Third, the 5-point response scale was preferred by the majority of respondents when they were offered the choice between 5- and 7-point response scales.

Based on this research, a scale that is clinically appropriate and which has demonstrated content validity across three subpopulations has been validated. Administering the mGI-I meets the need for a simple scale in various settings and allow for the exploration of similarities and differences among the identified subpopulations.

Limitations

The limitations of this research include the sample being US only, the recruitment being through vendors so that it was a convenience sample, and the relatively small sample size that is typical of qualitative research.

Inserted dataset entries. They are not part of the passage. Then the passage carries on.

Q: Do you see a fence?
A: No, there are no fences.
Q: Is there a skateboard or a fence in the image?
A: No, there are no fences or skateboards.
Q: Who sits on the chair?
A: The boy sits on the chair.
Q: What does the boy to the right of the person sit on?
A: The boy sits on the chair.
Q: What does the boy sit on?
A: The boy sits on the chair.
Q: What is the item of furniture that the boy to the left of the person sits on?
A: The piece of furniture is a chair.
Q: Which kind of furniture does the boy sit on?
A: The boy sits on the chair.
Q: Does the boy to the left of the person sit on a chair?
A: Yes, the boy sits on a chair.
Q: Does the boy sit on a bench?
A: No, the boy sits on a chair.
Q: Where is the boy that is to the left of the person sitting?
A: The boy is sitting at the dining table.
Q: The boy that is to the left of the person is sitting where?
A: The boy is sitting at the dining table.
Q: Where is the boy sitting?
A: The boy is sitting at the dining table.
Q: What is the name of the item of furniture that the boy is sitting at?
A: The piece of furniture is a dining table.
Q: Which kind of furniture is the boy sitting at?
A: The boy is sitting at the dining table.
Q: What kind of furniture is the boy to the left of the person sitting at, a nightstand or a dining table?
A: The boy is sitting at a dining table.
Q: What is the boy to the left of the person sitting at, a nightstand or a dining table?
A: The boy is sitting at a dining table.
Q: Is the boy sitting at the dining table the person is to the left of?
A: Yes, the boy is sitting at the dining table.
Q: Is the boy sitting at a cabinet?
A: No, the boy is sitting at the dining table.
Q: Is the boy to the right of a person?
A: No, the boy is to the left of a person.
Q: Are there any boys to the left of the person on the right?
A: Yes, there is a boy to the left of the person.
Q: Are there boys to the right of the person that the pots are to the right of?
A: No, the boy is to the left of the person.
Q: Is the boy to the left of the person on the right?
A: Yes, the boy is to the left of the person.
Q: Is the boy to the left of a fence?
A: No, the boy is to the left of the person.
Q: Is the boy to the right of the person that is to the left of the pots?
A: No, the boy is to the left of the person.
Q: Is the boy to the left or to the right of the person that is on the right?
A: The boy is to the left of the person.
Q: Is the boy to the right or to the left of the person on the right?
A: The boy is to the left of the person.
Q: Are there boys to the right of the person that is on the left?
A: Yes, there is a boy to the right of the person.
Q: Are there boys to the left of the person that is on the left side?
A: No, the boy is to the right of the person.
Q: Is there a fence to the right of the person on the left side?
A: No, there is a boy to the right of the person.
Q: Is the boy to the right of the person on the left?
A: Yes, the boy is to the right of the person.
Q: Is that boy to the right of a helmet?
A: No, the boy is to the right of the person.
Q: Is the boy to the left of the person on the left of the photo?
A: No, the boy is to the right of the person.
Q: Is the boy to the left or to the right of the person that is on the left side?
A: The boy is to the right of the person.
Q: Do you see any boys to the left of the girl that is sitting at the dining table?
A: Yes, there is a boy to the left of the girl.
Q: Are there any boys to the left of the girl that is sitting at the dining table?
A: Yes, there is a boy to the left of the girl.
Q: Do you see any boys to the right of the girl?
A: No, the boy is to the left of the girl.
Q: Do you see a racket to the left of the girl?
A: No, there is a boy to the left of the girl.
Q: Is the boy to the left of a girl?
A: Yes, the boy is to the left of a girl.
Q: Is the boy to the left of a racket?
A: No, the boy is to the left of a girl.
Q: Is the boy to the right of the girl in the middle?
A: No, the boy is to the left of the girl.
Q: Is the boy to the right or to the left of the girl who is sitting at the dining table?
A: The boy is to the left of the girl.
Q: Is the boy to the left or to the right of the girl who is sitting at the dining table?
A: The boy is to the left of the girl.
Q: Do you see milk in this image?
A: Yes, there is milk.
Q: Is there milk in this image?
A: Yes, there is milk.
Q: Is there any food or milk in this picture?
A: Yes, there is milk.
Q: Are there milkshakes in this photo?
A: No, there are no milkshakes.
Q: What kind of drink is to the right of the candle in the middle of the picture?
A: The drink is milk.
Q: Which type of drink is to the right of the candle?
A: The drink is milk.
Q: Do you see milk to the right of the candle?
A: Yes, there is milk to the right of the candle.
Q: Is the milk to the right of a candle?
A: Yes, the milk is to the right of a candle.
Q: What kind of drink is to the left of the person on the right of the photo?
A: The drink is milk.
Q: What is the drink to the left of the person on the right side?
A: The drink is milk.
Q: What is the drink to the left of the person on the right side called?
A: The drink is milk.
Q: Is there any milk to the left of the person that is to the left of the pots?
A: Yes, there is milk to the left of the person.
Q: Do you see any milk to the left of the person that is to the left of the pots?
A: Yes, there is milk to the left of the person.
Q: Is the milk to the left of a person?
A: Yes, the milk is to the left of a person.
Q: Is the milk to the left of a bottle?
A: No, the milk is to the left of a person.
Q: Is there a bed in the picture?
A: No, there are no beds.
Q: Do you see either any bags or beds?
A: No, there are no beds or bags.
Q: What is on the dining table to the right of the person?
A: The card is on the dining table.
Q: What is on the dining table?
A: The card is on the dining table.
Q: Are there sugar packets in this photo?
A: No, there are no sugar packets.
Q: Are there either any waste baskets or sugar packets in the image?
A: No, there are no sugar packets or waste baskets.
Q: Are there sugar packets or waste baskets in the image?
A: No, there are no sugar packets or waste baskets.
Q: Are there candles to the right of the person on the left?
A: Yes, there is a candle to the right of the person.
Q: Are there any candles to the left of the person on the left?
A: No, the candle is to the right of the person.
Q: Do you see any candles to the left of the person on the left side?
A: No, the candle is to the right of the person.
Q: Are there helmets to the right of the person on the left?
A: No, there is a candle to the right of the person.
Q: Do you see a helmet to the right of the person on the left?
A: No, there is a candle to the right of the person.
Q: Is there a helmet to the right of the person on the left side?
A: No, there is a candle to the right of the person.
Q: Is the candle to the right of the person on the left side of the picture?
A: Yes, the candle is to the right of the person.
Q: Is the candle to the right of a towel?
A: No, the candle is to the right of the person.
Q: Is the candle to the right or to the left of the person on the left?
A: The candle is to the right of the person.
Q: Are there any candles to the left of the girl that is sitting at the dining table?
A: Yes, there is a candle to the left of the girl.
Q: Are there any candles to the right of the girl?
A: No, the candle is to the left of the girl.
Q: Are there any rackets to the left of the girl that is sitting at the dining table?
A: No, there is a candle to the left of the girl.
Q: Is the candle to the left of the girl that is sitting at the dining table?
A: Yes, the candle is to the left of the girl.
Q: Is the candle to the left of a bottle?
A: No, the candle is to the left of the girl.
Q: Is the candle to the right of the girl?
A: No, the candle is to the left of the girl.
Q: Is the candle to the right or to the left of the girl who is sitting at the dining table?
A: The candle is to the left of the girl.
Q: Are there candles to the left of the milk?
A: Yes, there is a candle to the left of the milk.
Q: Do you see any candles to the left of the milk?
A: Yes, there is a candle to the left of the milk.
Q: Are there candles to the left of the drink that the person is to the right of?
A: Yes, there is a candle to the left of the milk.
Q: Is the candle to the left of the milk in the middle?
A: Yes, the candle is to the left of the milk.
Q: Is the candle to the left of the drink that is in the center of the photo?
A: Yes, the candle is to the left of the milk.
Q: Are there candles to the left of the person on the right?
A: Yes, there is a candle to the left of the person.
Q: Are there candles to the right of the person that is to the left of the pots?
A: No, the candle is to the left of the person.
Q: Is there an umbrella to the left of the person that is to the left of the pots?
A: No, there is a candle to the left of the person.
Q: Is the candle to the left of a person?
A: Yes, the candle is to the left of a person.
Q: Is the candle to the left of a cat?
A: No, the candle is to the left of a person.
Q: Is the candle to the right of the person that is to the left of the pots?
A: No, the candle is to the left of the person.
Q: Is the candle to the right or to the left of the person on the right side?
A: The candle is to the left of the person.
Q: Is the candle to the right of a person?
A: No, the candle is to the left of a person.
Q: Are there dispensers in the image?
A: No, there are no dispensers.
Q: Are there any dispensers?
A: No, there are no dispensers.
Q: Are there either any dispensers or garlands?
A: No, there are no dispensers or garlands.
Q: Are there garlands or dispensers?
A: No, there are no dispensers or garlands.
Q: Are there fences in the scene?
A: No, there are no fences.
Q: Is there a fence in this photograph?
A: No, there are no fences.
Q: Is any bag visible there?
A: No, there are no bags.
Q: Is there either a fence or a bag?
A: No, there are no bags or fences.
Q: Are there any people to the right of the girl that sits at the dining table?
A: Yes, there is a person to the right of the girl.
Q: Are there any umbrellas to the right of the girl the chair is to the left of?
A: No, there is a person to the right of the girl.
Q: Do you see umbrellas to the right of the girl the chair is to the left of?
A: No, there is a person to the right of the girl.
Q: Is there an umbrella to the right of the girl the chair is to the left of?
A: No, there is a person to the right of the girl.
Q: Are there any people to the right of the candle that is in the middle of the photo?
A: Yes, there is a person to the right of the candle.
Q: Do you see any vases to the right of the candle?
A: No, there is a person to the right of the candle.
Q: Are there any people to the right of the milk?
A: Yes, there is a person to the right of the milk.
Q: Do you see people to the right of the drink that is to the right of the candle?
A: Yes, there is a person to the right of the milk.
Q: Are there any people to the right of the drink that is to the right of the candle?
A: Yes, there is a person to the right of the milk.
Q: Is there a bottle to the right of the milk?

The analysis was descriptive based on thematic coding. While these are limitations overall, this project followed best practices for conducting qualitative research. Quantitative evaluation of the scales has not yet been conducted.

Conclusions

This qualitative study of 45 respondents has established the content validity and appropriateness of the mGI-I in patients with chronic or episodic migraines, patients’ KFMs, and migraine-treating HCPs. The study specifically confirmed that the modified version of the CGI-I scale (now the mGI-I) is comprehensive and easily understood and answered by these subpopulations. This evidence confirms that these subpopulations of interest can understand and find the mGI-I relevant to the experience of migraine. Regardless of how the respondent came to a response selection, all respondents easily answered the questions about the frequency, pain severity and daily impact of activities specific to their migraine condition.